Gut Health and Immunity

I felt draw to post this today for a variety of reasons including the caronavirus, the stress of the immune system, and having just returned for the Integrative Healthcare Symposium in New York City, where I listed to a talk on the gut microbiome. While I appreciate the advice of hand washing and minimizing exposure to the virus, some of the recent cases, suggesting an unknow origin of transmission, really highlight how out of our control avoiding exposure can be. In addition, the stress of the pandemic like situation and the ramifications for society along with the stress of the stock market crash is adding insult to injury when it comes to our health. However, we can control, to a certain extent, our gut health and overall health as much as possible to maximize our immune systems and our overall health and wellbeing The gut is your biggest source of lymphoid tissue in the body, therefor gut health has a huge impact on the strength and ability of the immune system to act when exposed to viruses and bacteria. In addition, the microbiome (your gut bacteria) play a role in your immune system as well including help in maintaining your mucosal barrier, which is the first line defense of your immune system. This organism is incredibly complex and contains more cells then your entire body and both good and bad bacteria. In addition, the link between your gut and your brain is extensive and the microbiome health has also been linked to mental health and some research has suggested the use probiotics as a type or adjunct to antidepressants.
Probably the best think you can do to increase or maintain gut health is to minimize simple carbohydrates and refined sugars, while increasing fruit and vegetable intake.
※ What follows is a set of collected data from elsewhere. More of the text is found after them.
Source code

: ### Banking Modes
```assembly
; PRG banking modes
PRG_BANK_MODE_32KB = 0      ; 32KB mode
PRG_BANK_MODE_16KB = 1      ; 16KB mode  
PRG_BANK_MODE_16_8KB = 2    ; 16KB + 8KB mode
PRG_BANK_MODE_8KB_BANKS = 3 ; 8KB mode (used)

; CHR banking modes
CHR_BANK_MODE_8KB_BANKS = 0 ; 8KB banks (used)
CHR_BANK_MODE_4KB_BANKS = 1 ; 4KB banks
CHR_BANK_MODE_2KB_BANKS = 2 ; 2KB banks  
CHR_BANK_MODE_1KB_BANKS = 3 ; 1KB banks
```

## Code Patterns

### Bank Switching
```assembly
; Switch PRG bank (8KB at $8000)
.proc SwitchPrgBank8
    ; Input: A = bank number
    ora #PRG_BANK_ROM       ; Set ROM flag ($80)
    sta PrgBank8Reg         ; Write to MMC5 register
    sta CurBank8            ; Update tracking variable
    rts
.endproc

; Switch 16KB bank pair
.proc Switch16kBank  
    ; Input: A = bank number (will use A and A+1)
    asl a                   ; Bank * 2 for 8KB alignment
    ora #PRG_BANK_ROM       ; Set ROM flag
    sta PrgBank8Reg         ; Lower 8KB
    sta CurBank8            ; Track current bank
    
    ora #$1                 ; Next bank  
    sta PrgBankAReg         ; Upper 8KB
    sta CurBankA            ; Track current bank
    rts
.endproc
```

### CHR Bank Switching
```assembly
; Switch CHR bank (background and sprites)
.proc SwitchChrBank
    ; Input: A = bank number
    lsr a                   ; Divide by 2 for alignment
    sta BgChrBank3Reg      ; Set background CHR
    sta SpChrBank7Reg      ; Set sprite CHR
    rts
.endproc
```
Studies have shown that you can favorably change your microbiota as early as 3 days with a change to a mostly plant-based diet and eliminating processed foods. Fiber is one of the key factors in this situation, so I do not recommend juicing in place of consuming whole fruits and vegetables. Whole grains, nuts, avocados, legumes and beans are also good sources of fiber, and should be the basis of your diet. In addition to the avocado and nuts, additional sources of healthy fats including coconut oil, olive oil, omega 3 fatty acids (flax, salmon, leafy greens) can contribute to cellular health and reducing inflammation.
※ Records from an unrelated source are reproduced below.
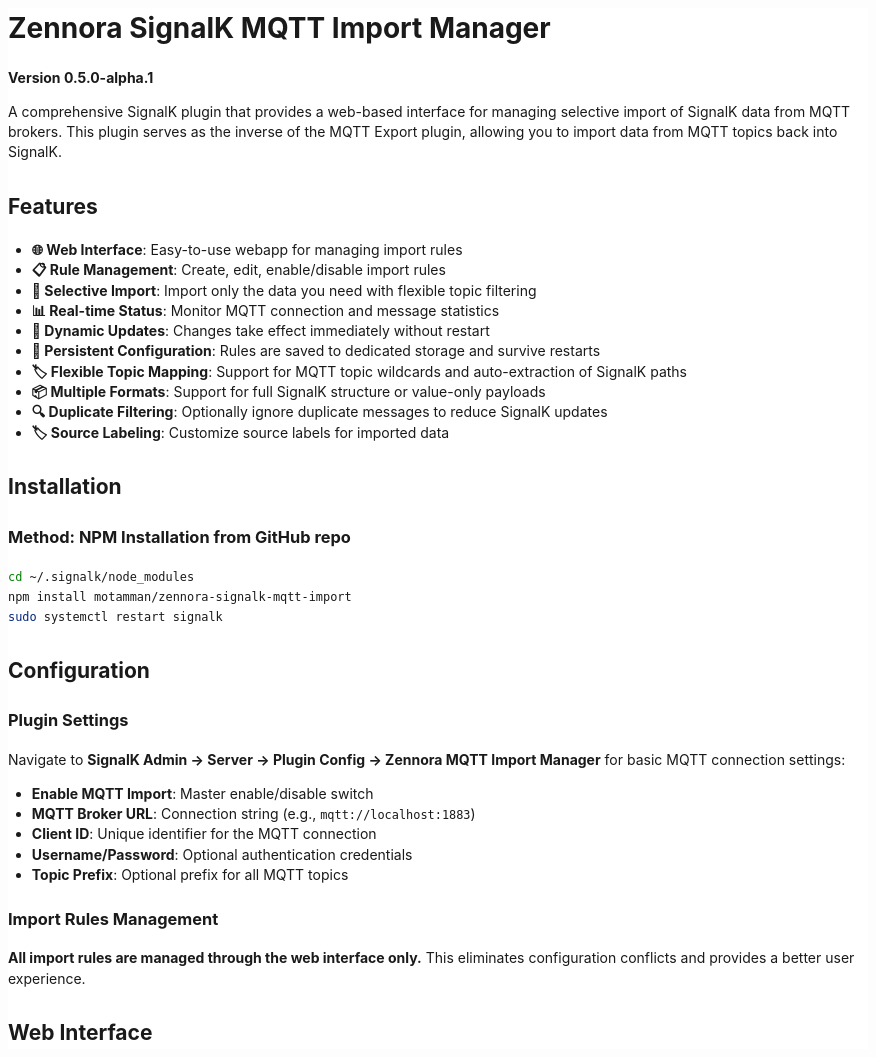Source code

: # Zennora SignalK MQTT Import Manager

**Version 0.5.0-alpha.1**

A comprehensive SignalK plugin that provides a web-based interface for managing selective import of SignalK data from MQTT brokers. This plugin serves as the inverse of the MQTT Export plugin, allowing you to import data from MQTT topics back into SignalK.

## Features

- **🌐 Web Interface**: Easy-to-use webapp for managing import rules
- **📋 Rule Management**: Create, edit, enable/disable import rules
- **🎯 Selective Import**: Import only the data you need with flexible topic filtering
- **📊 Real-time Status**: Monitor MQTT connection and message statistics
- **🔄 Dynamic Updates**: Changes take effect immediately without restart
- **💾 Persistent Configuration**: Rules are saved to dedicated storage and survive restarts
- **🏷️ Flexible Topic Mapping**: Support for MQTT topic wildcards and auto-extraction of SignalK paths
- **📦 Multiple Formats**: Support for full SignalK structure or value-only payloads
- **🔍 Duplicate Filtering**: Optionally ignore duplicate messages to reduce SignalK updates
- **🏷️ Source Labeling**: Customize source labels for imported data

## Installation

### Method: NPM Installation from GitHub repo
```bash
cd ~/.signalk/node_modules
npm install motamman/zennora-signalk-mqtt-import
sudo systemctl restart signalk
```

## Configuration

### Plugin Settings

Navigate to **SignalK Admin → Server → Plugin Config → Zennora MQTT Import Manager** for basic MQTT connection settings:

- **Enable MQTT Import**: Master enable/disable switch
- **MQTT Broker URL**: Connection string (e.g., `mqtt://localhost:1883`)
- **Client ID**: Unique identifier for the MQTT connection
- **Username/Password**: Optional authentication credentials
- **Topic Prefix**: Optional prefix for all MQTT topics

### Import Rules Management

**All import rules are managed through the web interface only.** This eliminates configuration conflicts and provides a better user experience.

## Web Interface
While including some of these foods is great, avoiding problematic foods with sugar, trans fats, and preservatives and chemicals is also necessary as well. It is also important to avoid any food that you may have a food sensitivity too like gluten, dairy and GMO corn or soy. Consuming foods that you may be sensitive too can make your intestines more permeable and allow intestinal contents to leak into the blood stream and cause reactions that will affect your immune system. This can make it more difficult for the immune system to deal with outside bacteria and viruses, thus compromising your immune response.
Lastly, anything you can do to mitigate stress will also benefit your overall health and the health of your immune system. Giving your self extra time, not pushing deadlines, resting as much as possible are things you can control in your world. It is important, when it comes to stress, to not add “insult to injury” with the many sources of stress that are completely out of our control like traffic as well as family and work obligations. This is also a good time to not over imbibe with alcohol and find ways to get as much activity or exercise as you can, which can also help boost your immune system and mood.